In partnership with Laureus Sport for Good USA, an organization committed to improving the lives of young people through sports, the Jr. NBA aims to have over 10,000 youth coaches successfully complete a SEL (social and emotional learning) online training program over the next year – offering the tools necessary to provide a well-rounded foundation for kids. Youth coaches can find many more resources on the Jr. NBA website as well as the Jr. NBA Coach app available on mobile phones. Krichavsky stressed the importance of training youth both on and off the court.
“This particular curriculum is focused on developing athletes off the court. So leadership, empathy and the various social and emotional skills, how to develop into a complete person, in addition to a skilled basketball player who knows the fundamentals of the game.”
Her Time To Play, which launched in 2018, is also finding new ways to provide lanes for girls of all ages to pursue their basketball dreams.
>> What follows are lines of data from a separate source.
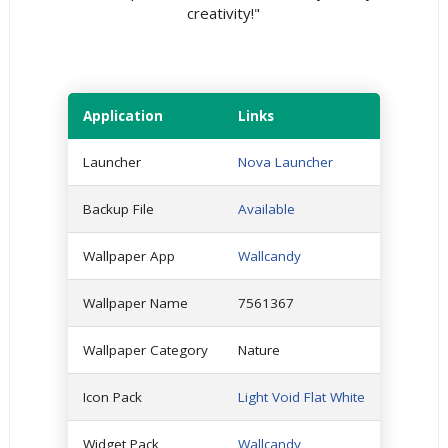
creativity!"
Application
Links
Launcher
Nova Launcher
Backup File
Available
Wallpaper App
Wallcandy
Wallpaper Name
7561367
Wallpaper Category
Nature
Icon Pack
Light Void Flat White
Widget Pack
Wallcandy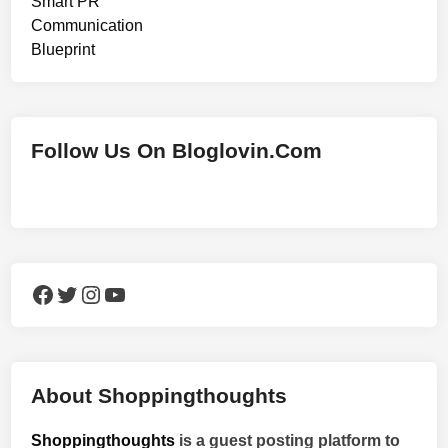
Follow Us On Bloglovin.Com
Facebook
Twitter
Instagram
YouTube
About Shoppingthoughts
Shoppingthoughts
is a guest posting platform to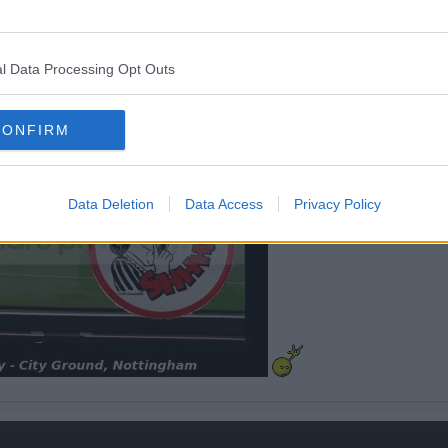
l Data Processing Opt Outs
CONFIRM
Data Deletion
Data Access
Privacy Policy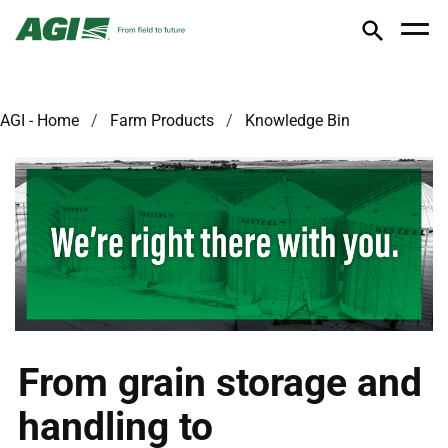
AGI - Home
Farm Products
Knowledge Bin
From grain storage and
handling to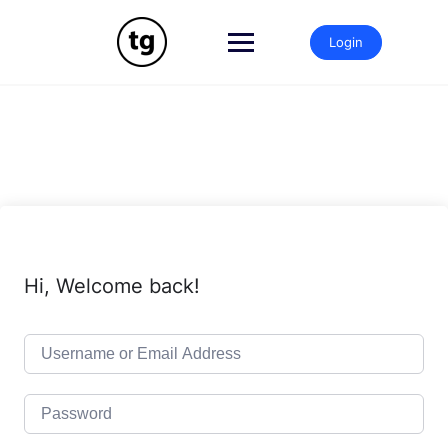
Skip
to
Login
content
Hi, Welcome back!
Along with various new live events, the Her Time To Play website offers many interactive programs as well as digital toolkits for girls interested in becoming a player or coach.
The interactive hub has plenty of information for children, coaches and parents, making critical resources available to many who may have not been exposed to basketball or just crave more content.
This year’s partnership with Girls Leadership, a leadership development nonprofit organization that teaches girls to exercise the power of their voice, will provide over 20,000 girls access to basketball clinics, life skills sessions and online learning. Krichavsky points out that the WNBA Finals will provide a platform for Her Time To Play to gain notoriety.
“We’re going to culminate it in conjunction with the WNBA Finals with two events, each focused on the markets where the WNBA finalists are from, working with girls and coaches in their community, as well as players and coaches from the WNBA team.”
The Jr. NBA has identified schools as a place where providing more resources can go a long way. This year the Jr. NBA plans to offer enhanced programming to over 3000 schools across the country. The importance of mental health is highlighted through the Jr. NBA Next Level Mentality program, a digital content series where kids can learn more about the
mind-body connection from professional mental performance coaches and players from the NBA and WNBA. Children can connect with their heroes and learn all about the mental aspect of basketball and how it relates to living a healthy life.
This year’s Jr. NBA Week will offer kids the opportunity to get out and play with many hybrid experiences. All 30 NBA teams will host a series of virtual or in-person youth basketball events and programs for players, parents, coaches and referees in their communities in accordance with local public health guidelines.
Laureus Sport for Good has also partnered with the Jr. NBA to host an outdoor basketball clinic at Brooklyn Bridge Park in New York for youth from three local community organizations: PeacePlayers, Riverside Hawks and Kids in the Game. The clinic will feature on-court skill development and life skills sessions that will allow participants to reflect on their youth basketball experience and ways to make the game more accessible.
One of the biggest events affected by the pandemic has been the Jr. NBA Global Championship, which has been canceled the past two years but is set to return in 2022. The youth basketball tournament is for the top 13- and 14-year-old boys and girls from around the world. 16 regional champions (eight U.S. teams and eight international teams) compete in on-court competition and participate in life skills programming at the ESPN Wide World of Sports Complex at Walt Disney World Resort near Orlando.
The goal will always be to get kids away from screens and onto the court and getting active, but video games, social media and other forms of technology will continue to be part of kids’ lives. The Jr. NBA is continuing to find ways to make learning fun and give today’s youth access to their favorite stars.